The 1930s brought Alaska out of the Gold Rush and into the future, and many residents that arrived in a hurry took time to settle in. The homesteads grew closer together and people built shops, restaurants and community gathering places. Soon, little Alaskan towns start to resemble the rest of the U.S., at least in a few small ways. Take a peek into the 1930s in Alaska and see what it was like in a simpler time.
During the summers when the mighty rivers were flowing, people traveled up and down the Yukon on riverboats. This easy mode of transportation would make stops at all the villages up and down, delivering letters, supplies, visitors and new residents to the villages along the banks.
2. Steam shovel
Gold mining was still in it's heyday, and construction of Alaska's roads and towns was in full swing. A steam shovel helped loosen cold and frozen ground so it could be mined for gold or relocated for a constructing a foundation.
3. Muddy Roads
Before the roads were paved, the early automobiles in Alaska headed up and down muddy, bumpy, rough roads. Although the major centers have highways and byways these days, not much has changed off the beaten path.
One of the first things constructed in any Alaskan town or village is the airstrip to get supplies in and out by plane. To this day, many remote areas are only accessible by plane and boat.

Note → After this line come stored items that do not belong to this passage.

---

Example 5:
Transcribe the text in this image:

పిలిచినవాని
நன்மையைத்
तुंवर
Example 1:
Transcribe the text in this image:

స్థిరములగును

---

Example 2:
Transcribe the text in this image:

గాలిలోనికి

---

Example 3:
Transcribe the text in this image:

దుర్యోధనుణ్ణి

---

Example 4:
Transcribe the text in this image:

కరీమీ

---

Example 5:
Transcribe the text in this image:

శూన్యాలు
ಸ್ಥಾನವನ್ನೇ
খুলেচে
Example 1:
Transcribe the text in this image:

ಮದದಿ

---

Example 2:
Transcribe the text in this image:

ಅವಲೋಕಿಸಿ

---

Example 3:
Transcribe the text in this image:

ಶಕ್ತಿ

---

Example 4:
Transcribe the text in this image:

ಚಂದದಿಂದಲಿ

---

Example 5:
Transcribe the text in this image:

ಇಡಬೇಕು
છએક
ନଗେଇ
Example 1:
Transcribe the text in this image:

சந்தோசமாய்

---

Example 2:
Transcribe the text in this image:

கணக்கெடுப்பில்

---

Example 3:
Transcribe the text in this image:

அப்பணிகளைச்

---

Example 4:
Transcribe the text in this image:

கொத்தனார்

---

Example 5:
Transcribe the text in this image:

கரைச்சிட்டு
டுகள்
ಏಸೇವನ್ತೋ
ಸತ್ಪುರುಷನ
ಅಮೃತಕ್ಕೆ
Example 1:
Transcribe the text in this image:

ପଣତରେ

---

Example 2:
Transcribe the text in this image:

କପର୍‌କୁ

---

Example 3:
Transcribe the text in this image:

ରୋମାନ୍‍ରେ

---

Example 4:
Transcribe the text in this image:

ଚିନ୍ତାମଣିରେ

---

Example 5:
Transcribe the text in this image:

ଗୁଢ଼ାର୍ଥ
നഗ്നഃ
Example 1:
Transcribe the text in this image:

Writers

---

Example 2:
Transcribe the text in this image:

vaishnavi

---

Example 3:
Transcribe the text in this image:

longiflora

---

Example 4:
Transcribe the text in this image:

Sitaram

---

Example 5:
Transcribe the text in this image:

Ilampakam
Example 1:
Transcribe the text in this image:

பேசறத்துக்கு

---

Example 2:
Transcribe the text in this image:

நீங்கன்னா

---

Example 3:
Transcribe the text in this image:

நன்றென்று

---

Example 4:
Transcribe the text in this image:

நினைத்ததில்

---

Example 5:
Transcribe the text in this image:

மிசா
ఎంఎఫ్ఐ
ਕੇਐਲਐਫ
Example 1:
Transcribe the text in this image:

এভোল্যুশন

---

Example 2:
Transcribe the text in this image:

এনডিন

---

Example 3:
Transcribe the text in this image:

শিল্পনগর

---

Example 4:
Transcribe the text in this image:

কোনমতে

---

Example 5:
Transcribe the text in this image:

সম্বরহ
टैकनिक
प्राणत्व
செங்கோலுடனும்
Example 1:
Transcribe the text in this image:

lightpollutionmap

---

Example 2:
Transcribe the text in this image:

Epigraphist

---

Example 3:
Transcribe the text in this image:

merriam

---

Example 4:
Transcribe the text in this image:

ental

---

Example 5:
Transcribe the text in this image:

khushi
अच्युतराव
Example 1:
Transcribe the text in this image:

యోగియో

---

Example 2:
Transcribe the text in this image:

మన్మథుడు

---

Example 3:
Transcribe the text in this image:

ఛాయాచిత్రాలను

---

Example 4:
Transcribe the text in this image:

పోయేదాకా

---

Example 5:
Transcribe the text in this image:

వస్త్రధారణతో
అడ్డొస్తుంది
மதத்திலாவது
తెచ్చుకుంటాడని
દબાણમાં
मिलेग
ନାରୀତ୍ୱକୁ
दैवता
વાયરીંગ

Any town on the water was usually reached by boat. Wharfs, docks and piers provided places for the boats to enter and exit the communities, and the quality of the access from the water often determined how successful a townsite became.
6. Organic Architecture
As people have found their place in the insane conditions Alaska has to offer, towns and communities adapted to the demands. These homes were built into a less windy spot and nestled into the cliffs for protection from the sea and storms.
7. Dance Hall
Winters are long and the people of Alaska have always filled the dark nights with dancing and music. Any community of a few people would create a common area where people could let off some steam by beating a drum and letting loose.
8. Log Cabins
The first step any prospector or homesteader made at the time is to get some land, clear a spot, and build a cabin. Most people lived in small, cozy log cabins made from local timber, sweat and tears.
9. Ice Fishing Spot
People still lived a largely subsistence lifestyle in the 1930s, and in Alaskan that means lots of fishing. Ice fishing was, and still is, popular as a pastime, but in the past fishing was a vital activity for survival.

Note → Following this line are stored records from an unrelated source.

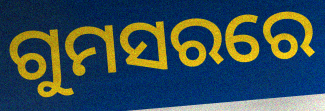
ଗୁମସରରେ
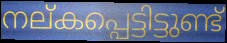
നല്കപ്പെട്ടിട്ടുണ്ട്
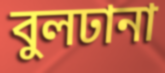
বুলঢানা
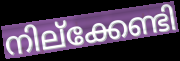
നില്ക്കേണ്ടി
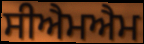
ਸੀਐਮਐਮ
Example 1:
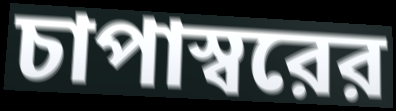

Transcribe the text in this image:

চাপাস্বরের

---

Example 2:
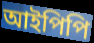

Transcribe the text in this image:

আইপিপি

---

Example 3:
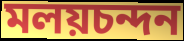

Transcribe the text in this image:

মলয়চন্দন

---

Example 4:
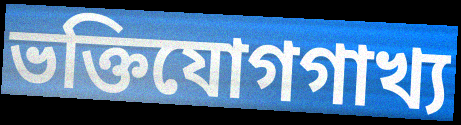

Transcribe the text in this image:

ভক্তিযোগগাখ্য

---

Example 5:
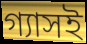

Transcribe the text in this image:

গ্যাসই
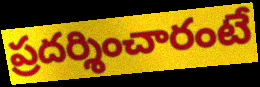
ప్రదర్శించారంటే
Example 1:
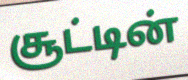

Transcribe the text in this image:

சூட்டின்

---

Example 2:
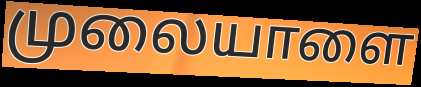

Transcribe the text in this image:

முலையாளை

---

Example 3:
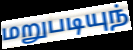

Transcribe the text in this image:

மறுபடியுந்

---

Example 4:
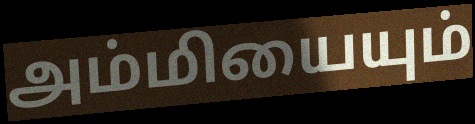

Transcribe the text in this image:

அம்மியையும்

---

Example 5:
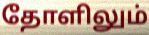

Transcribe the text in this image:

தோளிலும்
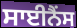
ਸਾਈਨੈਂਸ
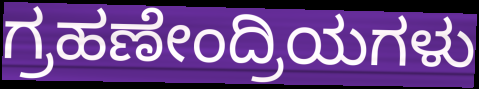
ಗ್ರಹಣೇಂದ್ರಿಯಗಳು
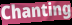
Chanting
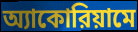
অ্যাকোরিয়ামে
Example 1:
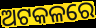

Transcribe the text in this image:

ଅଟକଳରେ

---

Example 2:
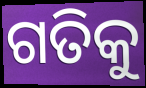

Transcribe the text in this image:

ଗତିକୁ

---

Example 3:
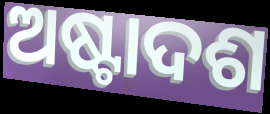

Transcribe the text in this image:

ଅଷ୍ଟାଦଶ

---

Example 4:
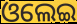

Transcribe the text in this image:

ଓଲେଇ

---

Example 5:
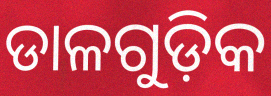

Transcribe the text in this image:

ଡାଳଗୁଡ଼ିକ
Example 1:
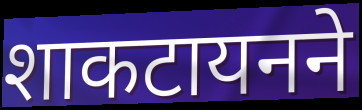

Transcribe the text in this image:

शाकटायनने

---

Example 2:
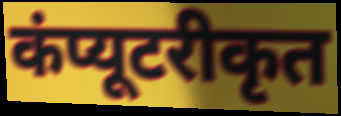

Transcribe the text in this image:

कंप्यूटरीकृत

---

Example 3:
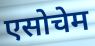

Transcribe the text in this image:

एसोचेम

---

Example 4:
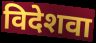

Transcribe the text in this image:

विदेशवा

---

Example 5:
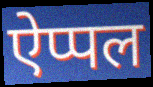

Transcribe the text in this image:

ऐप्पल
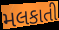
મલકાતી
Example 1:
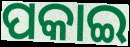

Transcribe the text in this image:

ପକାଇ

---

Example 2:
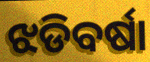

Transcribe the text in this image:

ଝଡିବର୍ଷା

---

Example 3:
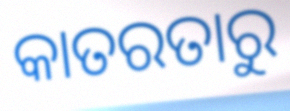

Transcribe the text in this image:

କାତରତାରୁ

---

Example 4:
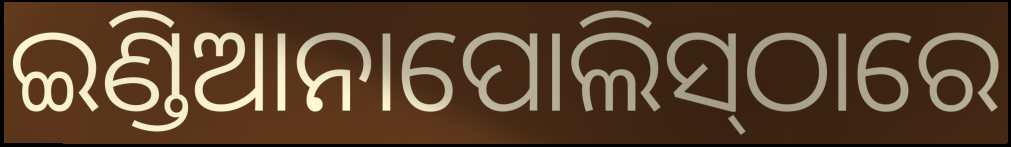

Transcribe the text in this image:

ଇଣ୍ଡିଆନାପୋଲିସ୍‍ଠାରେ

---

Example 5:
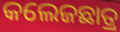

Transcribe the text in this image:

କଲେଜଛାତ୍ର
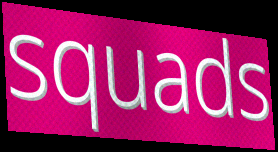
squads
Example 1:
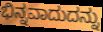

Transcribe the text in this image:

ಭಿನ್ನವಾದುದನ್ನು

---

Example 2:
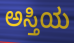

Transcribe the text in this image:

ಅಸ್ತಿಯ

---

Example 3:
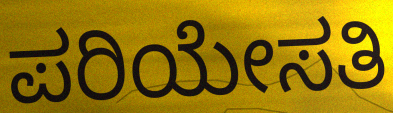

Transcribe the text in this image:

ಪರಿಯೇಸತಿ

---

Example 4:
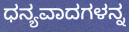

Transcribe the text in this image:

ಧನ್ಯವಾದಗಳನ್ನ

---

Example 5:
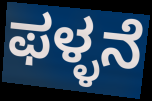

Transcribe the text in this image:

ಫಳ್ಳನೆ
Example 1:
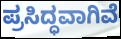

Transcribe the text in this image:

ಪ್ರಸಿದ್ಧವಾಗಿವೆ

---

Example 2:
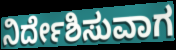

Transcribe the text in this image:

ನಿರ್ದೇಶಿಸುವಾಗ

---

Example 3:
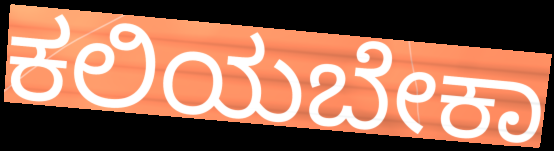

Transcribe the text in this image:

ಕಲಿಯಬೇಕಾ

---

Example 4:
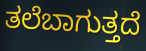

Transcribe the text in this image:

ತಲೆಬಾಗುತ್ತದೆ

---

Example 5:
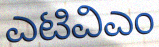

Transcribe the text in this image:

ಎಟಿವಿಎಂ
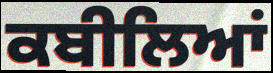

Bridges were being constructed right and left to provide access for vehicles all over the great land, especially to get resources in and out of rural communities. The roads needed to transit the many rivers, streams and sloughs that criss-cross the frontier.
In this time of discovery, exploration and construction, precious and ancient items were being unearthed all over the place. Museums and universities for scientific research were starting so people knew where to send their finds.
Although Alaska has moved forward in many ways, the people who live in the rough and wild arctic always have, and probably always will, enjoy the wilderness. Although the 1930s was a simpler time, life is still challenging and exciting in the last frontier.